Metress returned to Augusta following a highly successful, eight-year stint as head men’s basketball coach at Belmont Abbey College in Belmont, N.C. During his tenure, Metress guided his alma mater to a 134-103 (.565) record, including a 117-66 (.639) mark over his last six years.
In his last four years at the Abbey, the Crusaders posted a 40-8 (.833) record at home and an overall mark of 84-35 (.706), and in the last three years, they were 68-23 (.747). He also served as Compliance Director at Belmont Abbey from 1997-2004.
Metress guided Belmont Abbey to a pair of CVAC (Carolina-Virginia Athletic Conference) Tournament titles in 2001-02 and 2002-03. The Crusaders made a pair of Division II NCAA Tournament appearances during that span, advancing to the East Region Semifinals in 2002. They earned the highest national ranking in school history in 2002-03 when they stood 11th in the final poll.
Metress’ 2001-02 Crusader squad caught the attention of college basketball fans when it defeated Division I College of Charleston 70-67 in Charleston, S.C., snapping the Cougars’ 22-game home winning streak, which ranked as the fifth-longest in the nation.
During that magical campaign, Belmont Abbey won the CVAC regular-season and tournament titles, earned a final No. 3 East Region ranking and posted a 25-6 record. Metress earned CVAC Coach-of-the-Year and East Region Coach-of-the-Year honors.
A former Augusta State assistant, Metress served on the Jaguars’ coaching staff under former head coach and current Director of Athletics Clint Bryant from 1989-1995. During those six seasons, Metress oversaw preseason and postseason workouts, monitored academic progress and coordinated the Jags’ recruiting efforts under Bryant.

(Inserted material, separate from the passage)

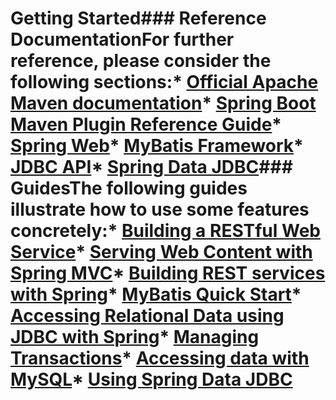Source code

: # Getting Started### Reference DocumentationFor further reference, please consider the following sections:* [Official Apache Maven documentation](https://maven.apache.org/guides/index.html)* [Spring Boot Maven Plugin Reference Guide](https://docs.spring.io/spring-boot/docs/2.2.2.RELEASE/maven-plugin/)* [Spring Web](https://docs.spring.io/spring-boot/docs/2.2.2.RELEASE/reference/htmlsingle/#boot-features-developing-web-applications)* [MyBatis Framework](https://mybatis.org/spring-boot-starter/mybatis-spring-boot-autoconfigure/)* [JDBC API](https://docs.spring.io/spring-boot/docs/2.2.2.RELEASE/reference/htmlsingle/#boot-features-sql)* [Spring Data JDBC](https://docs.spring.io/spring-data/jdbc/docs/current/reference/html/)### GuidesThe following guides illustrate how to use some features concretely:* [Building a RESTful Web Service](https://spring.io/guides/gs/rest-service/)* [Serving Web Content with Spring MVC](https://spring.io/guides/gs/serving-web-content/)* [Building REST services with Spring](https://spring.io/guides/tutorials/bookmarks/)* [MyBatis Quick Start](https://github.com/mybatis/spring-boot-starter/wiki/Quick-Start)* [Accessing Relational Data using JDBC with Spring](https://spring.io/guides/gs/relational-data-access/)* [Managing Transactions](https://spring.io/guides/gs/managing-transactions/)* [Accessing data with MySQL](https://spring.io/guides/gs/accessing-data-mysql/)* [Using Spring Data JDBC](https://github.com/spring-projects/spring-data-examples/tree/master/jdbc/basics)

Metress has also helped spur the careers of several assistants. His former aides who have continued their coaching careers include: Jeff Brookman, head men’s coach at Spartanburg Methodist College; Nate Dixon, an assistant men’s coach at Wyoming; Ganon Baker, player development assistant for the Nike Skills Academy; Jay Newberry, who spent two seasons on Metress’ staff at ASU before joining the Ball State men’s coaching staff; and most recently Jamie Quarles, Metress’ current assistant at ASU and former assistant men’s coach at King College in Bristol, Tenn.
Off the court, Metress has been equally successful. Under his tutelage, 34 of 36 Augusta State and Belmont Abbey seniors who have finished their eligibility have either graduated or are on track to earn their degrees. The Jaguar and Crusader basketball camps have been a huge success, averaging over 200 campers.
A 1988 graduate of Belmont Abbey with a B.A. in Political Science, Metress earned his M.Ed. in Administration and Supervision from Augusta State in 1992.
Metress, 45, is married to the former Heather Bradford of Lincolnton, Ga. They are the parents of a daughter, Elizabeth Margaret.